* _WHAT IS BEING ASKED_: Reproduce the text from every record below, line for line and unchanged. Leave the pictures out of your answer.

[Start of section]

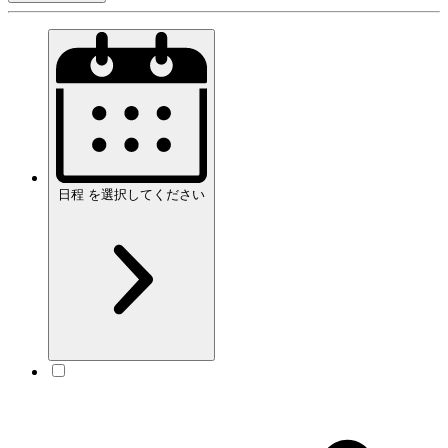
日程
を
選択してください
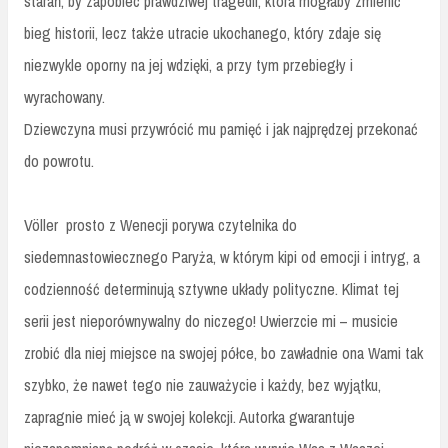
starań, by zapobiec prawdziwej tragedii, która mogłaby zmienić
bieg historii, lecz także utracie ukochanego, który zdaje się
niezwykle oporny na jej wdzięki, a przy tym przebiegły i
wyrachowany.
Dziewczyna musi przywrócić mu pamięć i jak najprędzej przekonać
do powrotu.
Völler
prosto z Wenecji porywa czytelnika do
siedemnastowiecznego Paryża, w którym kipi od emocji i intryg, a
codzienność determinują sztywne układy polityczne. Klimat tej
serii jest nieporównywalny do niczego! Uwierzcie mi – musicie
zrobić dla niej miejsce na swojej półce, bo zawładnie ona Wami tak
szybko, że nawet tego nie zauważycie i każdy, bez wyjątku,
zapragnie mieć ją w swojej kolekcji. Autorka gwarantuje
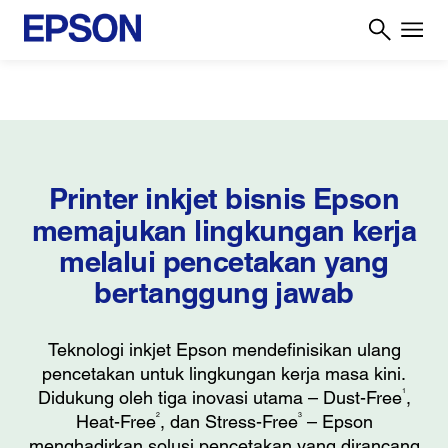
Printer inkjet bisnis Epson
memajukan
lingkungan kerja
melalui pencetakan yang
bertanggung jawab
Teknologi inkjet Epson mendefinisikan ulang
pencetakan untuk lingkungan kerja masa kini.
1
Didukung oleh tiga inovasi utama – Dust-Free
,
2
3
Heat-Free
, dan Stress-Free
– Epson
menghadirkan solusi pencetakan yang dirancang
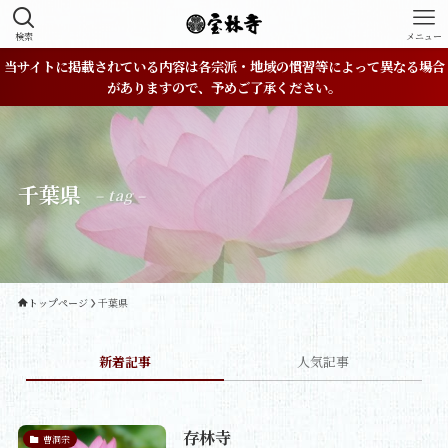
検索
メニュー
当サイトに掲載されている内容は各宗派・地域の慣習等によって異なる場合
がありますので、予めご了承ください。
千葉県
– tag –
トップページ
千葉県
新着記事
人気記事
存林寺
曹洞宗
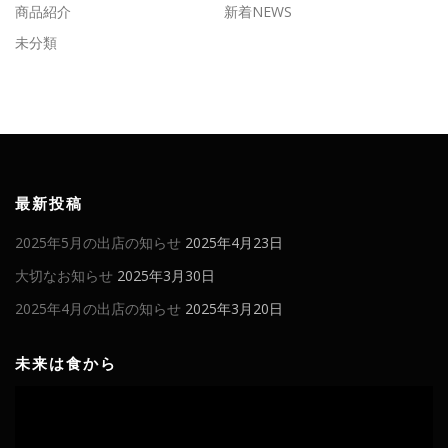
商品紹介
新着NEWS
未分類
最新投稿
2025年5月の出店の知らせ
2025年4月23日
大切なお知らせ
2025年3月30日
2025年4月の出店の知らせ
2025年3月20日
未来は食から
動
画
プ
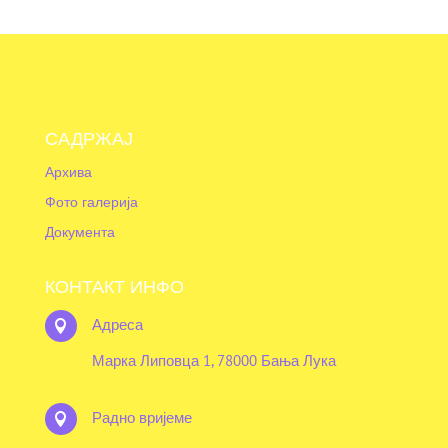
САДРЖАЈ
Архива
Фото галерија
Документа
КОНТАКТ ИНФО
Адреса

Марка Липовца 1, 78000 Бања Лука
Радно вријеме

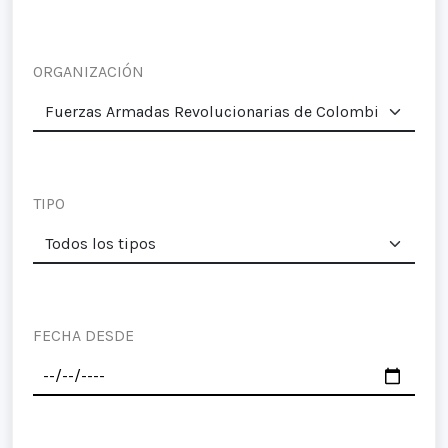
ORGANIZACIÓN
TIPO
FECHA DESDE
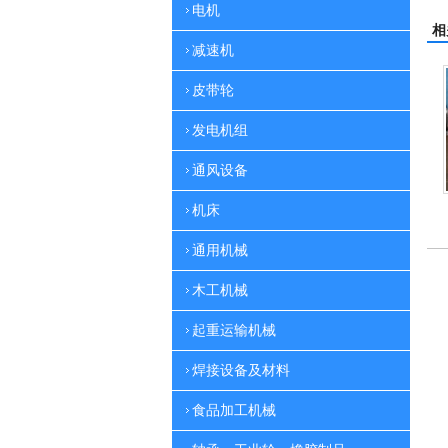
电机
相
减速机
皮带轮
发电机组
通风设备
广众空压机
广众螺杆机系列一
广众螺杆机系列
机床
通用机械
木工机械
起重运输机械
焊接设备及材料
食品加工机械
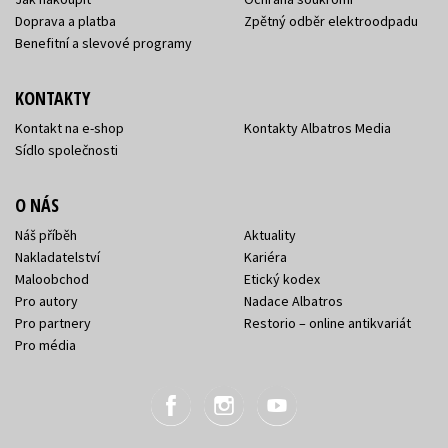
Doprava a platba
Zpětný odběr elektroodpadu
Benefitní a slevové programy
KONTAKTY
Kontakt na e-shop
Kontakty Albatros Media
Sídlo společnosti
O NÁS
Náš příběh
Aktuality
Nakladatelství
Kariéra
Maloobchod
Etický kodex
Pro autory
Nadace Albatros
Pro partnery
Restorio – online antikvariát
Pro média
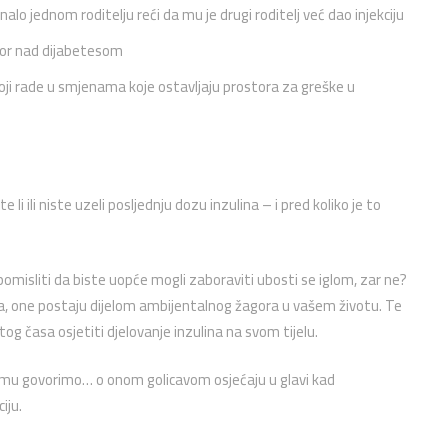
alo jednom roditelju reći da mu je drugi roditelj već dao injekciju
dzor nad dijabetesom
ba koji rade u smjenama koje ostavljaju prostora za greške u
i ili niste uzeli posljednju dozu inzulina – i pred koliko je to
pomisliti da biste uopće mogli zaboraviti ubosti se iglom, zar ne?
kcija, one postaju dijelom ambijentalnog žagora u vašem životu. Te
tog časa osjetiti djelovanje inzulina na svom tijelu.
emu govorimo… o onom golicavom osjećaju u glavi kad
iju.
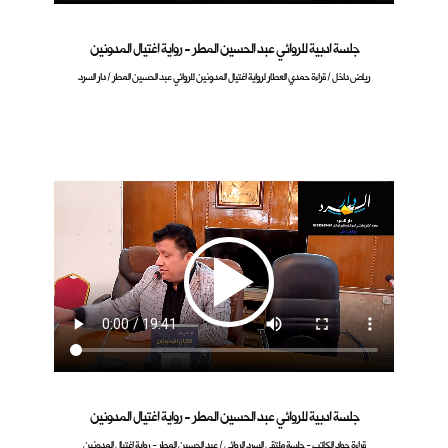
جلسة ادبية للروائي عبد الحسين المطر - رواية اغتيال المدونين
رياض داخل / قراءة حمدي العطار لرواية اغتيال المدونين للروائي عبد الحسين المطر / دار السرد
جلسة ادبية للروائي عبد الحسين المطر - رواية اغتيال المدونين
قراءة جواد الكاتب - جلسة ملتقى السرد الروائي / عبد الحسين المطر - رواية اغتيال المدونين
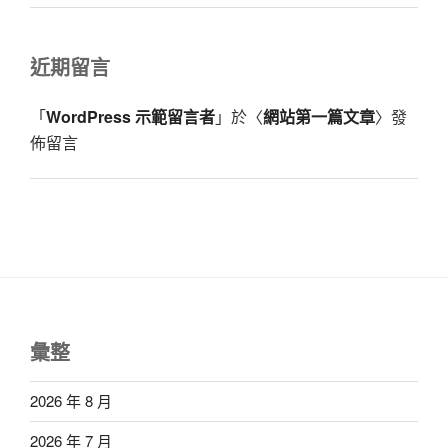
近期留言
「
WordPress 示範留言者
」於〈
網站第一篇文章
〉發
佈留言
彙整
2026 年 8 月
2026 年 7 月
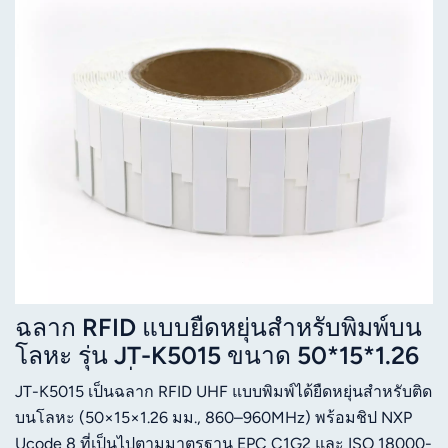
ฉลาก RFID แบบยืดหยุ่นสำหรับพิมพ์บน
โลหะ รุ่น JT-K5015 ขนาด 50*15*1.26
มม. ความถี่ 860-960 MHz UHF
JT-K5015 เป็นฉลาก RFID UHF แบบพิมพ์ได้ยืดหยุ่นสำหรับติด
บนโลหะ (50×15×1.26 มม., 860–960MHz) พร้อมชิป NXP
Ucode 8 ที่เป็นไปตามมาตรฐาน EPC C1G2 และ ISO 18000-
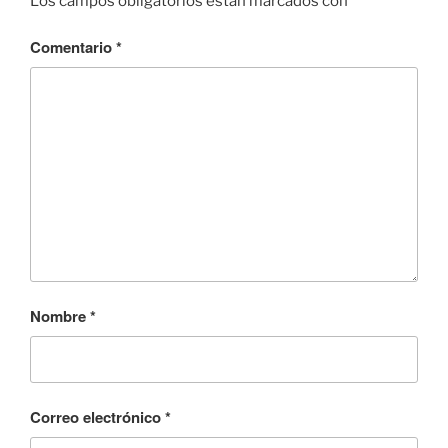
Los campos obligatorios están marcados con
*
Comentario
*
Nombre
*
Correo electrónico
*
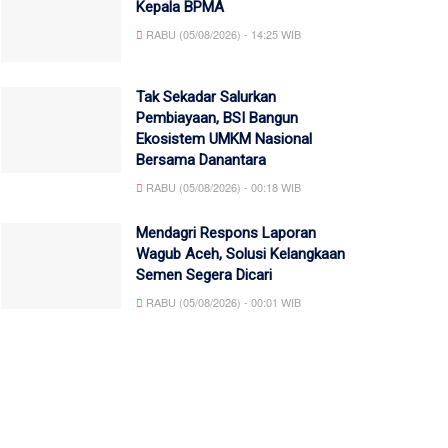
Kepala BPMA
RABU (05/08/2026) - 14:25 WIB
Tak Sekadar Salurkan
Pembiayaan, BSI Bangun
Ekosistem UMKM Nasional
Bersama Danantara
RABU (05/08/2026) - 00:18 WIB
Mendagri Respons Laporan
Wagub Aceh, Solusi Kelangkaan
Semen Segera Dicari
RABU (05/08/2026) - 00:01 WIB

[End of section]

* _ANSWER TO THE EXERCISE_:
日程
を
選択してください
starań, by zapobiec prawdziwej tragedii, która mogłaby zmienić
bieg historii, lecz także utracie ukochanego, który zdaje się
niezwykle oporny na jej wdzięki, a przy tym przebiegły i
wyrachowany.
Dziewczyna musi przywrócić mu pamięć i jak najprędzej przekonać
do powrotu.
Völler
prosto z Wenecji porywa czytelnika do
siedemnastowiecznego Paryża, w którym kipi od emocji i intryg, a
codzienność determinują sztywne układy polityczne. Klimat tej
serii jest nieporównywalny do niczego! Uwierzcie mi – musicie
zrobić dla niej miejsce na swojej półce, bo zawładnie ona Wami tak
szybko, że nawet tego nie zauważycie i każdy, bez wyjątku,
zapragnie mieć ją w swojej kolekcji. Autorka gwarantuje
Printer inkjet bisnis Epson
memajukan
lingkungan kerja
melalui pencetakan yang
bertanggung jawab
Teknologi inkjet Epson mendefinisikan ulang
pencetakan untuk lingkungan kerja masa kini.
1
Didukung oleh tiga inovasi utama – Dust-Free
,
2
3
Heat-Free
, dan Stress-Free
– Epson
menghadirkan solusi pencetakan yang dirancang
検索
メニュー
当サイトに掲載されている内容は各宗派・地域の慣習等によって異なる場合
がありますので、予めご了承ください。
千葉県
– tag –
トップページ
千葉県
新着記事
人気記事
存林寺
曹洞宗
商品紹介
新着NEWS
未分類
最新投稿
2025年5月の出店の知らせ
2025年4月23日
大切なお知らせ
2025年3月30日
2025年4月の出店の知らせ
2025年3月20日
未来は食から
動
画
プ
САДРЖАЈ
Архива
Фото галерија
Документа
КОНТАКТ ИНФО
Адреса

Марка Липовца 1, 78000 Бања Лука
Радно вријеме

ORGANIZACIÓN
TIPO
FECHA DESDE
电机
相
减速机
皮带轮
发电机组
通风设备
广众空压机
广众螺杆机系列一
广众螺杆机系列
机床
通用机械
木工机械
起重运输机械
焊接设备及材料
食品加工机械
Doprava a platba
Zpětný odběr elektroodpadu
Benefitní a slevové programy
KONTAKTY
Kontakt na e-shop
Kontakty Albatros Media
Sídlo společnosti
O NÁS
Náš příběh
Aktuality
Nakladatelství
Kariéra
Maloobchod
Etický kodex
Pro autory
Nadace Albatros
Pro partnery
Restorio – online antikvariát
Pro média
alo jednom roditelju reći da mu je drugi roditelj već dao injekciju
dzor nad dijabetesom
ba koji rade u smjenama koje ostavljaju prostora za greške u
i ili niste uzeli posljednju dozu inzulina – i pred koliko je to
pomisliti da biste uopće mogli zaboraviti ubosti se iglom, zar ne?
kcija, one postaju dijelom ambijentalnog žagora u vašem životu. Te
tog časa osjetiti djelovanje inzulina na svom tijelu.
emu govorimo… o onom golicavom osjećaju u glavi kad
iju.
جلسة ادبية للروائي عبد الحسين المطر - رواية اغتيال المدونين
رياض داخل / قراءة حمدي العطار لرواية اغتيال المدونين للروائي عبد الحسين المطر / دار السرد
جلسة ادبية للروائي عبد الحسين المطر - رواية اغتيال المدونين
قراءة جواد الكاتب - جلسة ملتقى السرد الروائي / عبد الحسين المطر - رواية اغتيال المدونين
近期留言
「
WordPress 示範留言者
」於〈
網站第一篇文章
〉發
佈留言
彙整
2026 年 8 月
2026 年 7 月
ฉลาก RFID แบบยืดหยุ่นสำหรับพิมพ์บน
โลหะ รุ่น JT-K5015 ขนาด 50*15*1.26
มม. ความถี่ 860-960 MHz UHF
JT-K5015 เป็นฉลาก RFID UHF แบบพิมพ์ได้ยืดหยุ่นสำหรับติด
บนโลหะ (50×15×1.26 มม., 860–960MHz) พร้อมชิป NXP
Ucode 8 ที่เป็นไปตามมาตรฐาน EPC C1G2 และ ISO 18000-
Los campos obligatorios están marcados con
*
Comentario
*
Nombre
*
Correo electrónico
*
Kepala BPMA
RABU (05/08/2026) - 14:25 WIB
Tak Sekadar Salurkan
Pembiayaan, BSI Bangun
Ekosistem UMKM Nasional
Bersama Danantara
RABU (05/08/2026) - 00:18 WIB
Mendagri Respons Laporan
Wagub Aceh, Solusi Kelangkaan
Semen Segera Dicari
RABU (05/08/2026) - 00:01 WIB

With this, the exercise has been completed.